> _Task brief_: Restate each entry exactly, without pictures.

--- Data records Enclosed Below ---

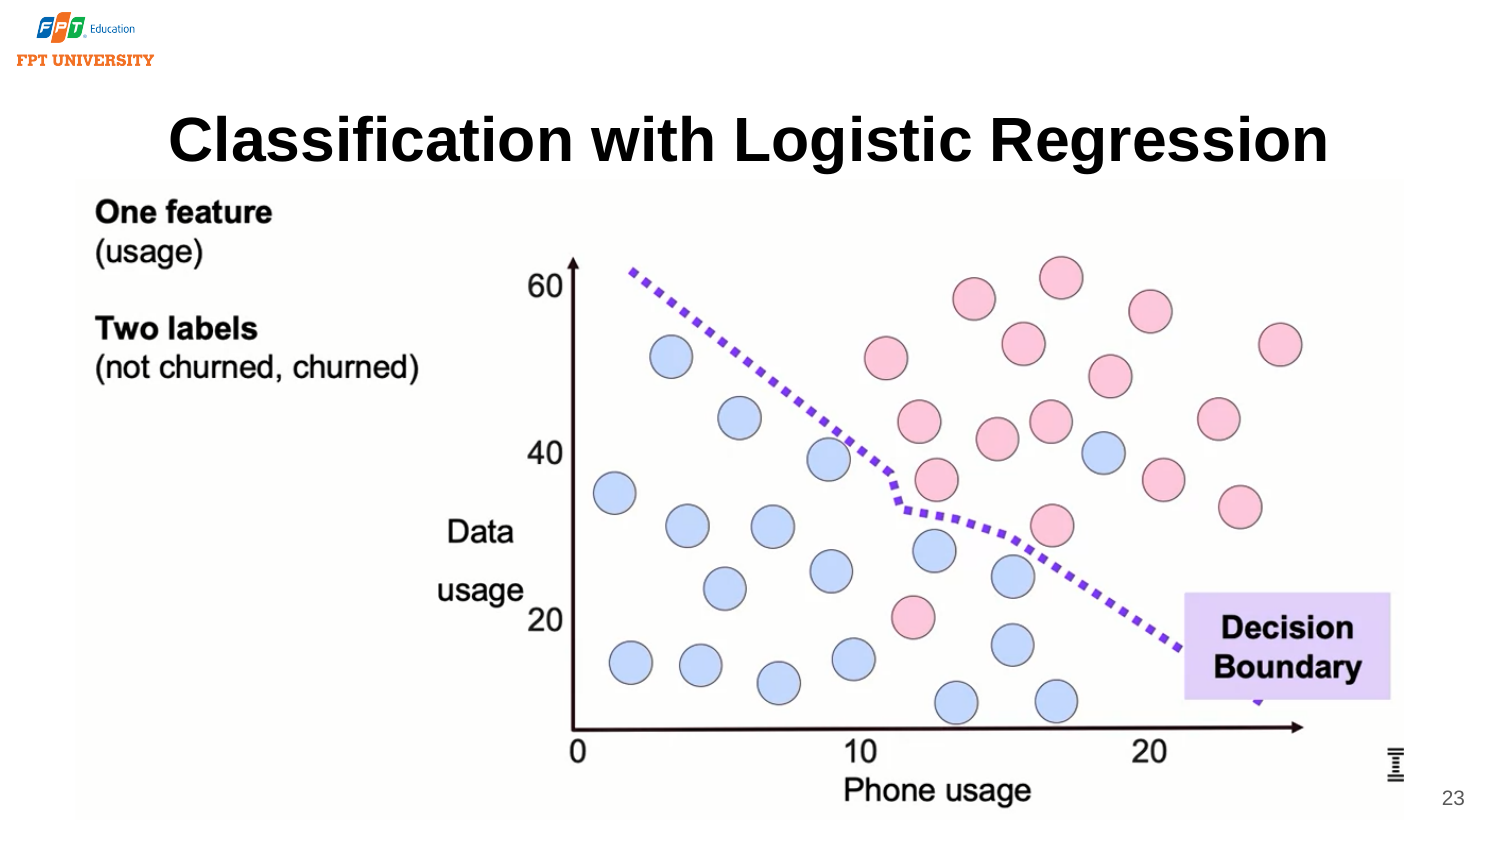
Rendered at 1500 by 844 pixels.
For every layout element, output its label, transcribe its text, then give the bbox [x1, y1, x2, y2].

slide_number 23 [1389, 764, 1480, 830]
picture [75, 179, 1405, 820]
title Classification with Logistic Regression [51, 72, 1449, 167]
picture [11, 1, 160, 77]
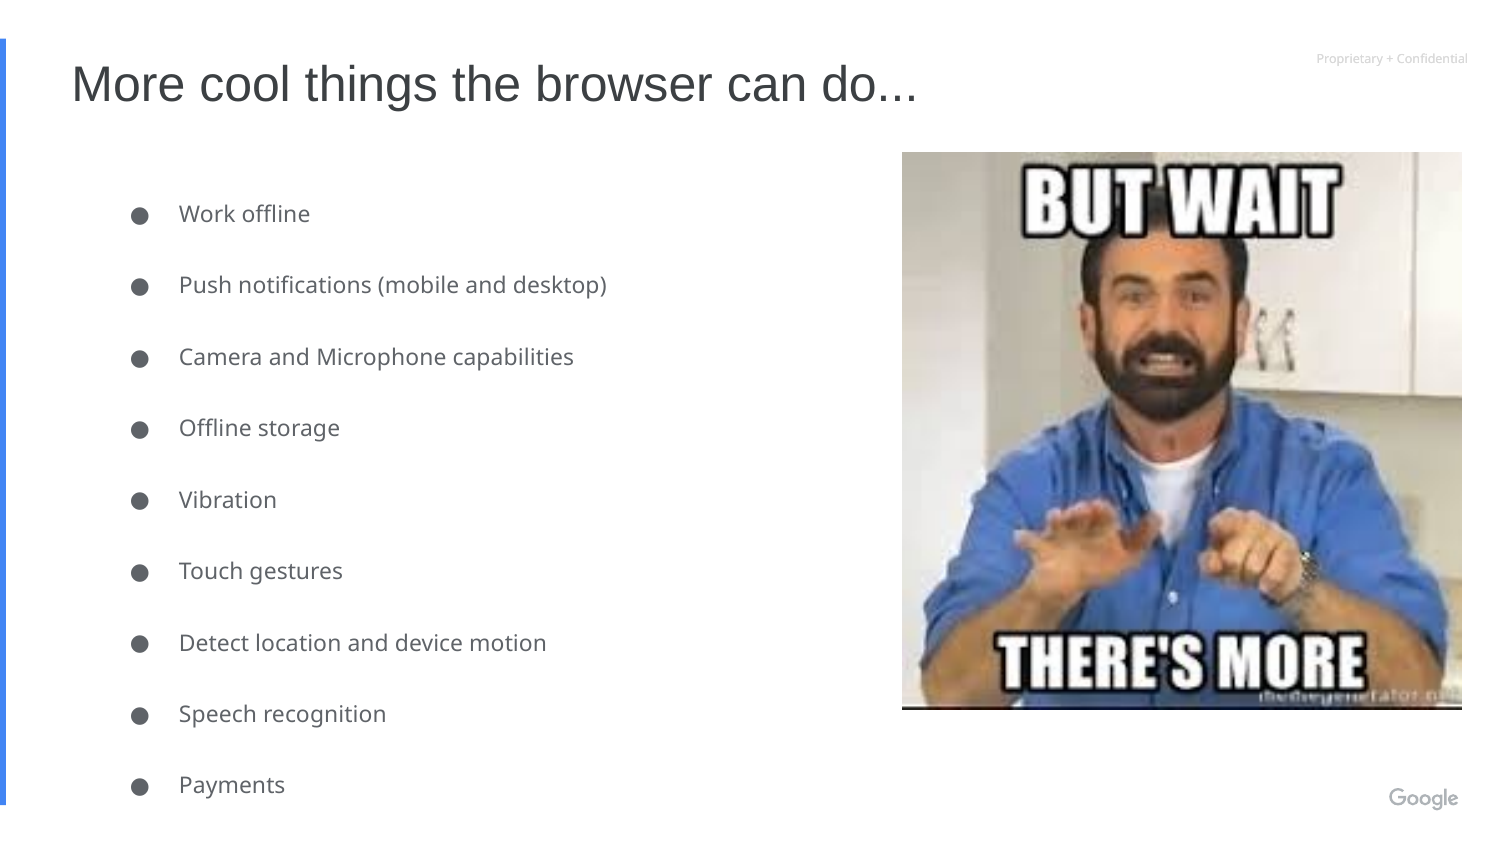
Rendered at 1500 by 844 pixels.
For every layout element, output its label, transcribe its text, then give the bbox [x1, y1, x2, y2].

picture [902, 152, 1462, 710]
title More cool things the browser can do... [56, 43, 1336, 112]
text_box Work offline Push notifications (mobile and desktop) Camera and Microphone capabilities Offline storage Vibration Touch gestures Detect location and device motion Speech recognition Payments [100, 152, 1307, 776]
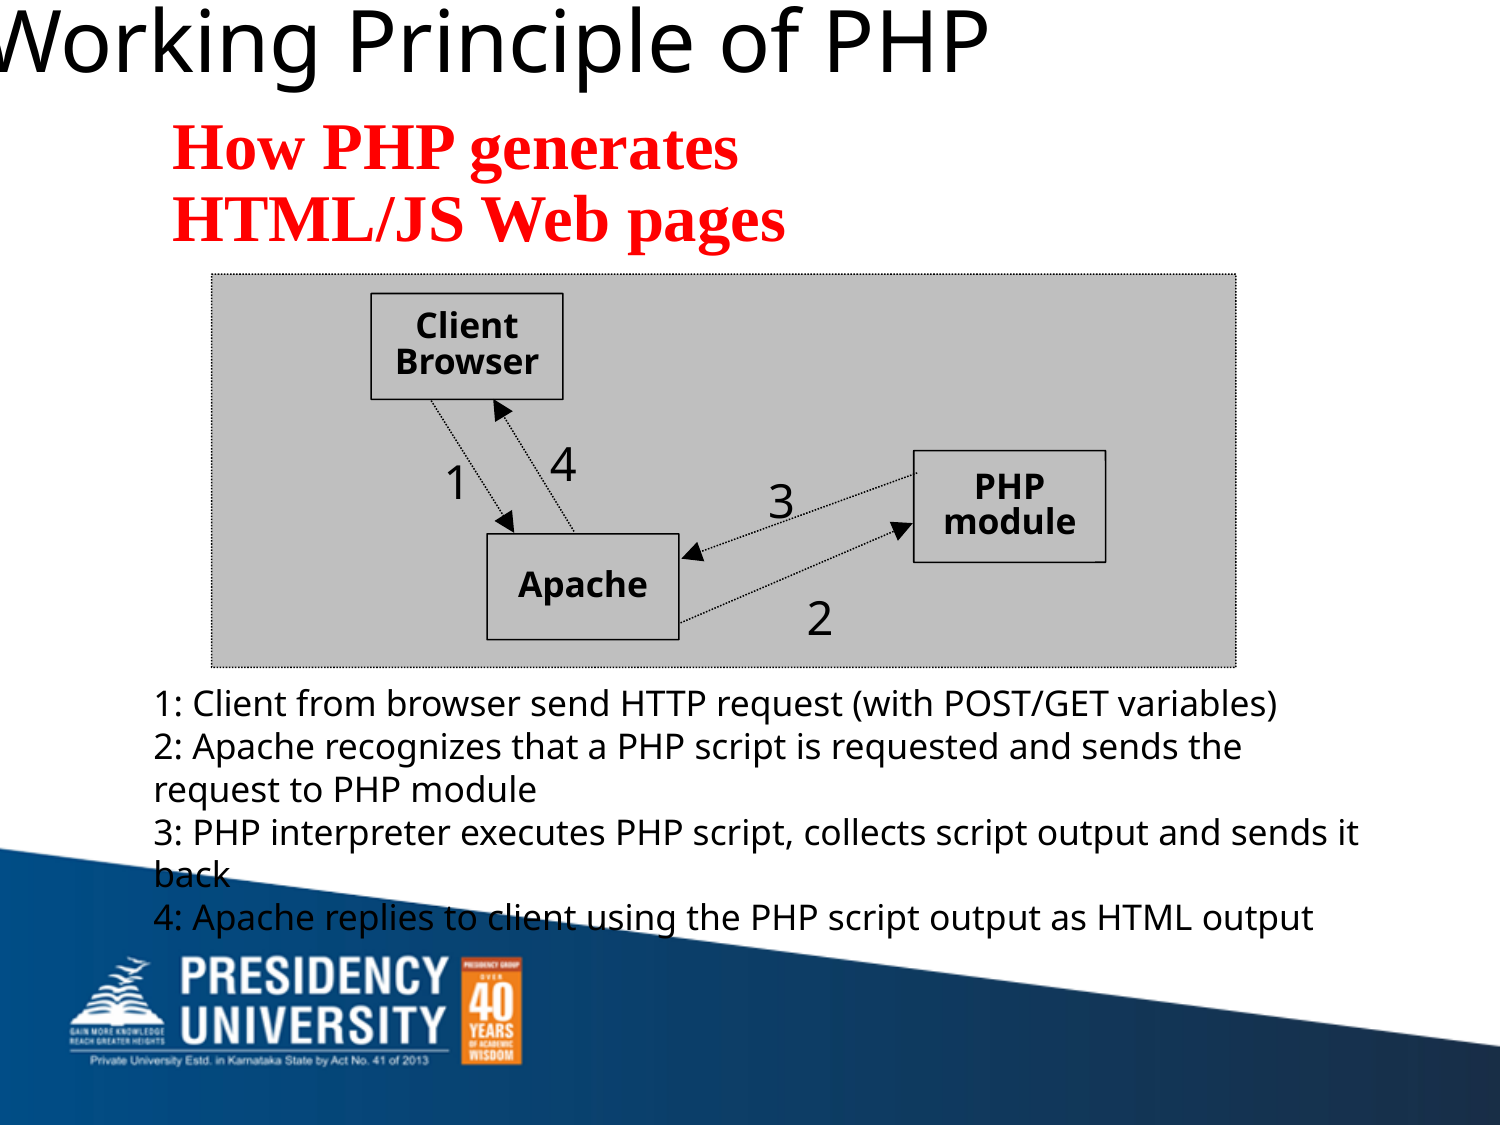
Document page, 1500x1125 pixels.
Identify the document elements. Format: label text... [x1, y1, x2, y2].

text_box Working Principle of PHP [0, 0, 1125, 138]
picture [0, 845, 1500, 1125]
title How PHP generates HTML/JS Web pages [157, 113, 1344, 255]
text_box 1: Client from browser send HTTP request (with POST/GET variables) 2: Apache recognizes that a PHP script is requested and sends the request to PHP module 3: PHP interpreter executes PHP script, collects script output and sends it back 4: Apache replies to client using the PHP script output as HTML output [153, 688, 1361, 938]
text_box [211, 274, 1236, 668]
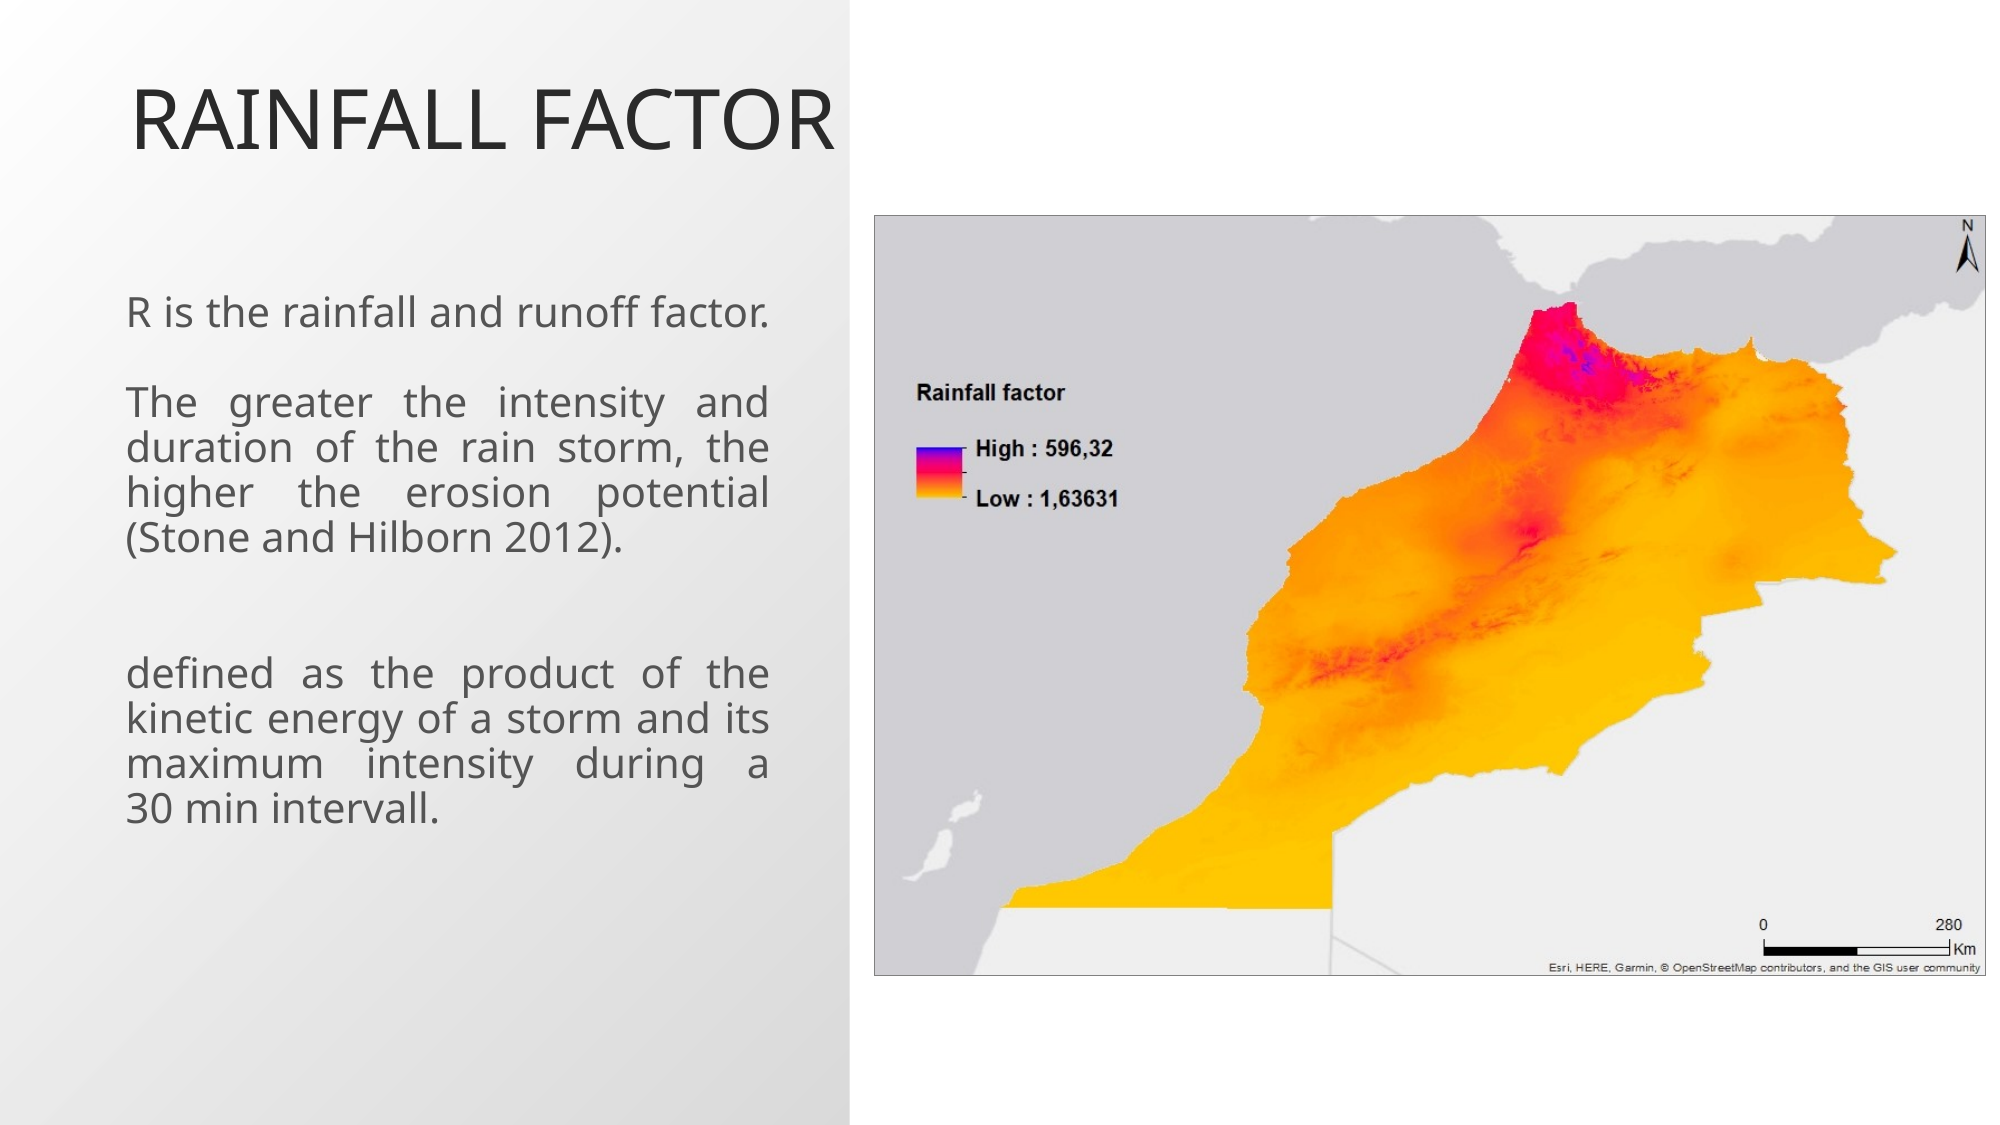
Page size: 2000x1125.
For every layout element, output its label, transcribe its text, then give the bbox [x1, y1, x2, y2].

title Rainfall factor [115, 50, 1816, 175]
list R is the rainfall and runoff factor. The greater the intensity and duration of the rain storm, the higher the erosion potential (Stone and Hilborn 2012). defined as the product of the kinetic energy of a storm and its maximum intensity during a 30 min intervall. [110, 284, 786, 907]
picture [874, 215, 1986, 976]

--- End of Enclosed Data records ---

> _Exercise output_:
Rendered at 1500 by 844 pixels.
For every layout element, output its label, transcribe its text, then give the bbox [x1, y1, x2, y2].

slide_number 23 [1389, 764, 1480, 830]
picture [75, 179, 1405, 820]
title Classification with Logistic Regression [51, 72, 1449, 167]
picture [11, 1, 160, 77]
Rendered at 1500 by 844 pixels.
For every layout element, output its label, transcribe its text, then give the bbox [x1, y1, x2, y2].

picture [902, 152, 1462, 710]
title More cool things the browser can do... [56, 43, 1336, 112]
text_box Work offline Push notifications (mobile and desktop) Camera and Microphone capabilities Offline storage Vibration Touch gestures Detect location and device motion Speech recognition Payments [100, 152, 1307, 776]
Document page, 1500x1125 pixels.
Identify the document elements. Format: label text... [x1, y1, x2, y2].

text_box Working Principle of PHP [0, 0, 1125, 138]
picture [0, 845, 1500, 1125]
title How PHP generates HTML/JS Web pages [157, 113, 1344, 255]
text_box 1: Client from browser send HTTP request (with POST/GET variables) 2: Apache recognizes that a PHP script is requested and sends the request to PHP module 3: PHP interpreter executes PHP script, collects script output and sends it back 4: Apache replies to client using the PHP script output as HTML output [153, 688, 1361, 938]
text_box [211, 274, 1236, 668]
Page size: 2000x1125.
For every layout element, output its label, transcribe its text, then give the bbox [x1, y1, x2, y2].

title Rainfall factor [115, 50, 1816, 175]
list R is the rainfall and runoff factor. The greater the intensity and duration of the rain storm, the higher the erosion potential (Stone and Hilborn 2012). defined as the product of the kinetic energy of a storm and its maximum intensity during a 30 min intervall. [110, 284, 786, 907]
picture [874, 215, 1986, 976]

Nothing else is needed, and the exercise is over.